L’ouvrage de Fayrouz Fawzi est le fruit de plusieurs années de réflexion sur le sujet de l’immigration arabo-méditerranéenne au Canada. Il met en lumière la complexité des questions posées par l’intégration, la quête identitaire évoquant la violence symbolique des discours d’infériorisation, de stigmatisation et de disqualification collective qui touchent les immigrés arabo- méditerranéens et leurs descendants au Québec.

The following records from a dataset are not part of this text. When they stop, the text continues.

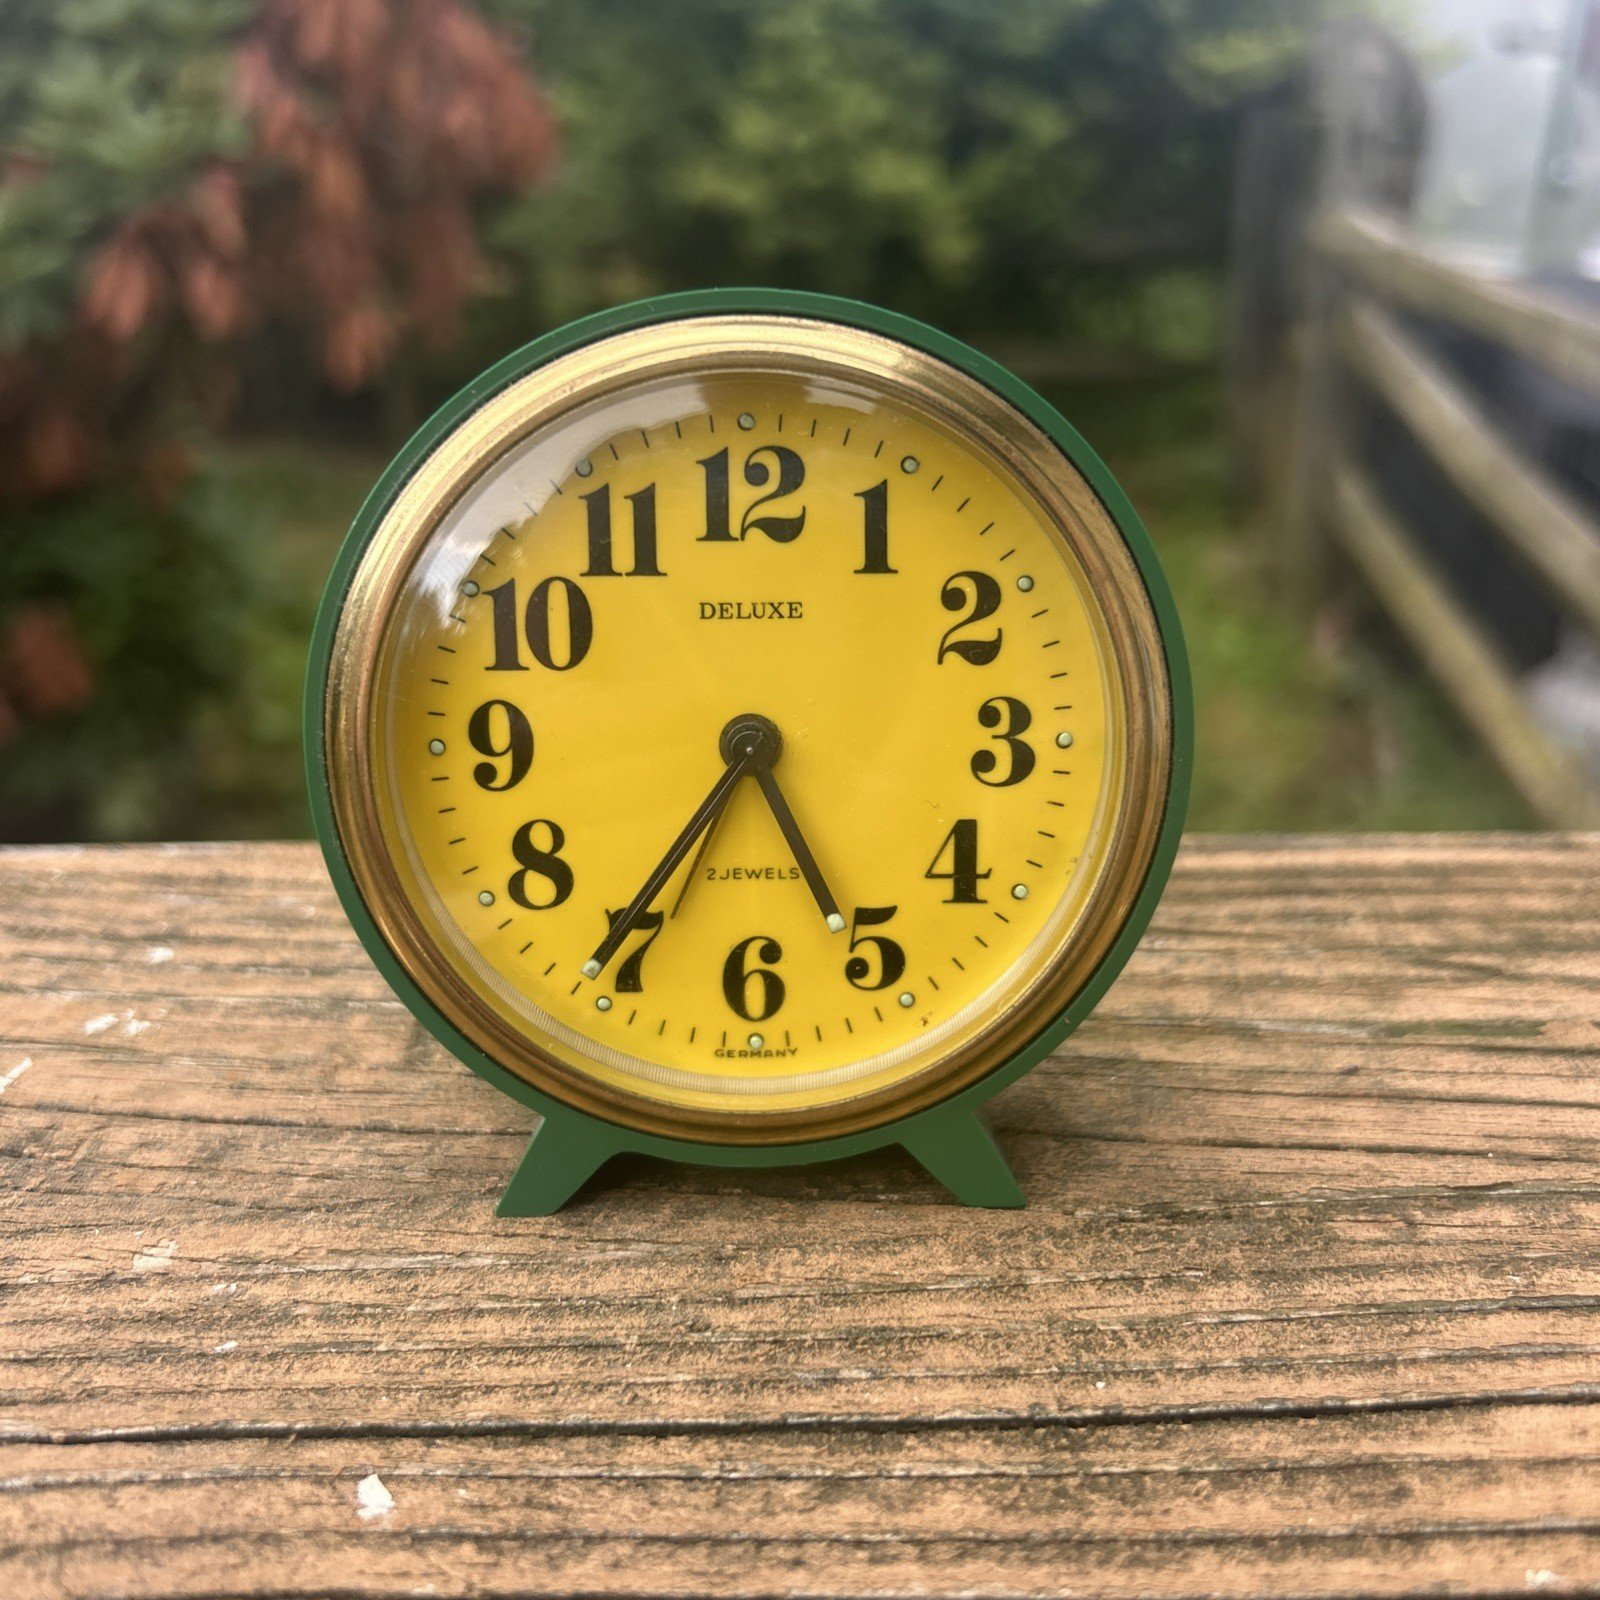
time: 4:35
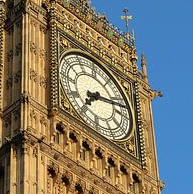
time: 7:12
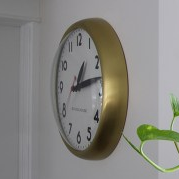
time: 1:13
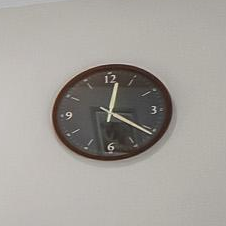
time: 12:20
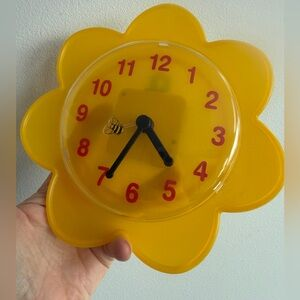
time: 4:34
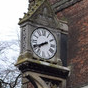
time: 7:40
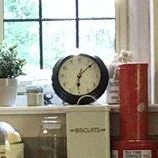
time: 6:07
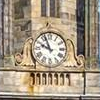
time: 9:56
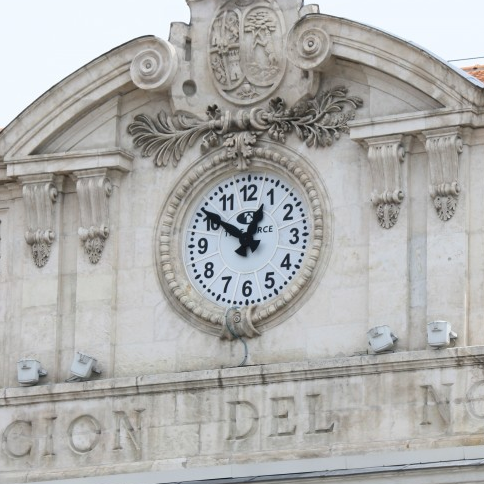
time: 12:50
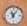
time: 11:05
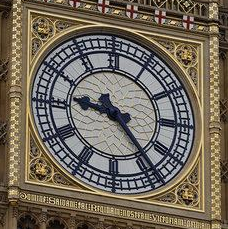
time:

« Il nous semblé déterminant de mener une réflexion sur le sujet immigrant comme mode d’articulation entre la matière littéraire et la représentation du monde social », nous dit l’auteure. C’est ainsi qu’elle a choisi six écrivains arabo- méditerranéens issus de l’immigration qui racontent la réalité et l’imaginaire d’un pays. Ces écrivains ne sont autres que la libanaise Abla Farhoud, la québéquoise d’origine égyptienne Andrée Dahan, le marocain Majid Bilal, la romancière québécoise d’origine égyptienne Mona- Latif Ghattas, la journaliste et auteure installée au Canada Rachida M’Fadel et l’auteure québécoise originaire d’Algérie Nadia Ghanem.

Des écrivains qui ont cherché à sensibiliser le lecteur à des réalités sociales en véhiculant implicitement des messages à travers le traitement littéraire des personnages immigrés. « Ils dressent des passerelles entre le passé et le présent », nous dit Fayrouz Fawzi. Les récits choisis par l’auteure retracent l’expérience migrante des personnages féminins et masculins porteurs d’une quête d’identité entre l’ici et l’ailleurs.

Ils relatent leur propre expérience de l’immigration dans une description désignant de fortes disparités sociales et économiques entre les deux sexes L’écrivain migrant, tout comme les personnages qu’il invente, se construit grâce aux différents mouvements et déplacements qu’il effectue. « Par moments, il pleure la déchirure et il dénonce la violence du milieu d’origine et le rejet du milieu d’accueil ». Aussi, le personnage immigrant reste déchiré entre deux réalités qui ne peuvent pas se croiser, d’où les paradoxes d’El Ghorba : « être assez souvent absent de l’ici et au maintenant et intensément présent à l’ailleurs et au passé qui nous colle au dos », dit-elle.